Version difference data
━━━
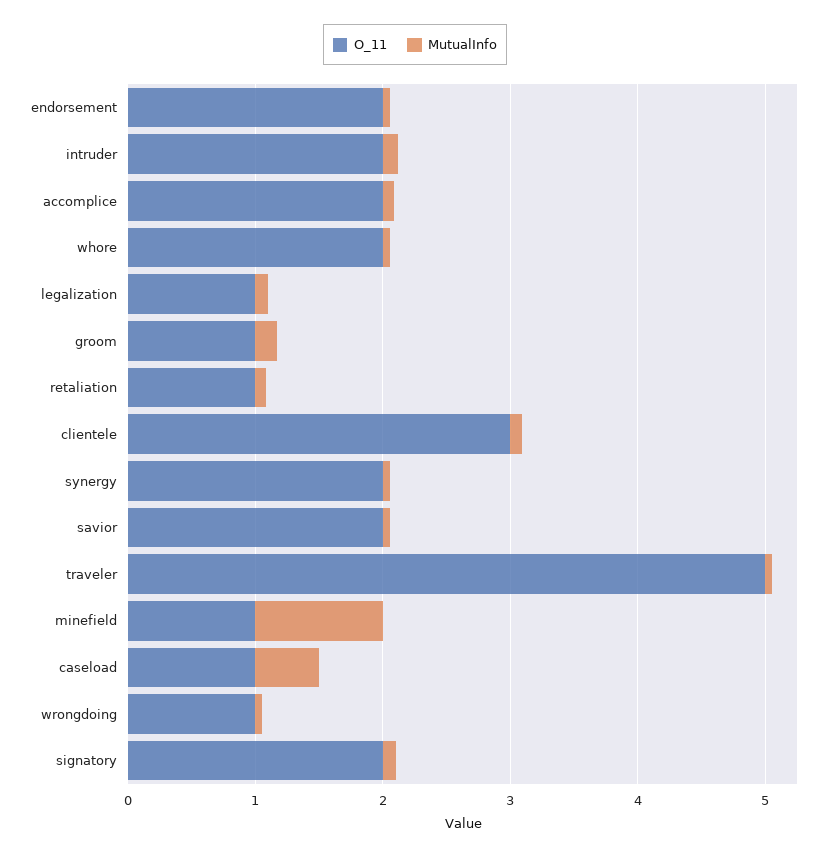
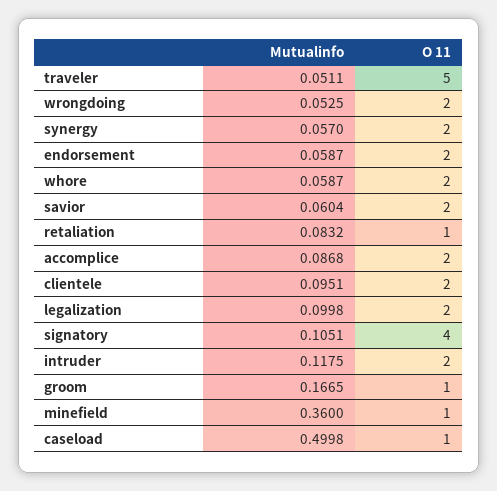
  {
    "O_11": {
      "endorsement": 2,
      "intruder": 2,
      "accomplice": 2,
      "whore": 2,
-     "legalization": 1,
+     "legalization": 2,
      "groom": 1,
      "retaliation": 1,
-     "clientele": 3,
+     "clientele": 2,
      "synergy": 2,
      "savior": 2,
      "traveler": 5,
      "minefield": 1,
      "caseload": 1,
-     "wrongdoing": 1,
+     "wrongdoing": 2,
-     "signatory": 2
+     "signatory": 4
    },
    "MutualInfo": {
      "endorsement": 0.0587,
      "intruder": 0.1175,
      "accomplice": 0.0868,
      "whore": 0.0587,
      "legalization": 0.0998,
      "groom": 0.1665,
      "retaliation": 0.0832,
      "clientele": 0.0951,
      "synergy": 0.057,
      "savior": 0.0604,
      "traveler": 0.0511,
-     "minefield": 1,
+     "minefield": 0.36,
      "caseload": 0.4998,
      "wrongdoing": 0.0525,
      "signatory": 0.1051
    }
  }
━━━
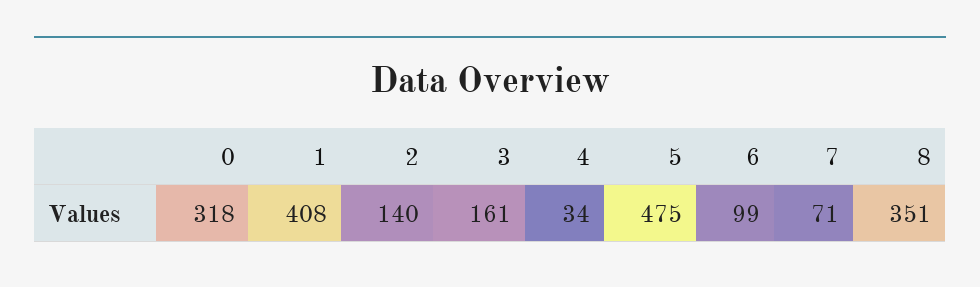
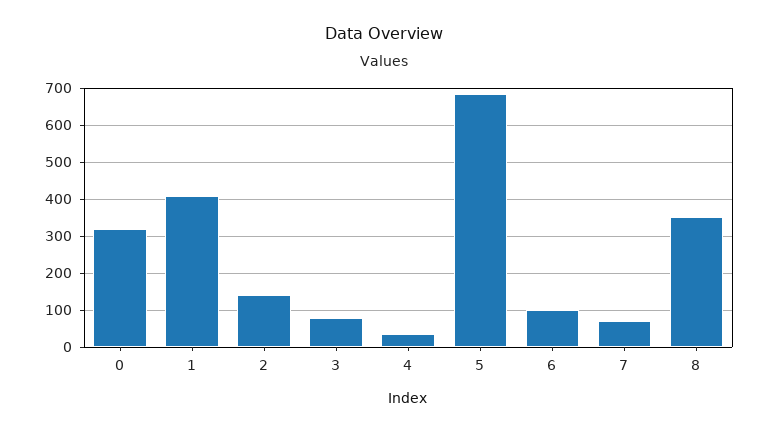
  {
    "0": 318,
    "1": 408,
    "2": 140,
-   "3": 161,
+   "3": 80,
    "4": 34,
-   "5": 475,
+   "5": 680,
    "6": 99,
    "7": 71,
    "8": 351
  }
━━━
After reading the entries above, state how many lines hold the word "minefield", with no text besides the number.

**Reply to the exercise**
3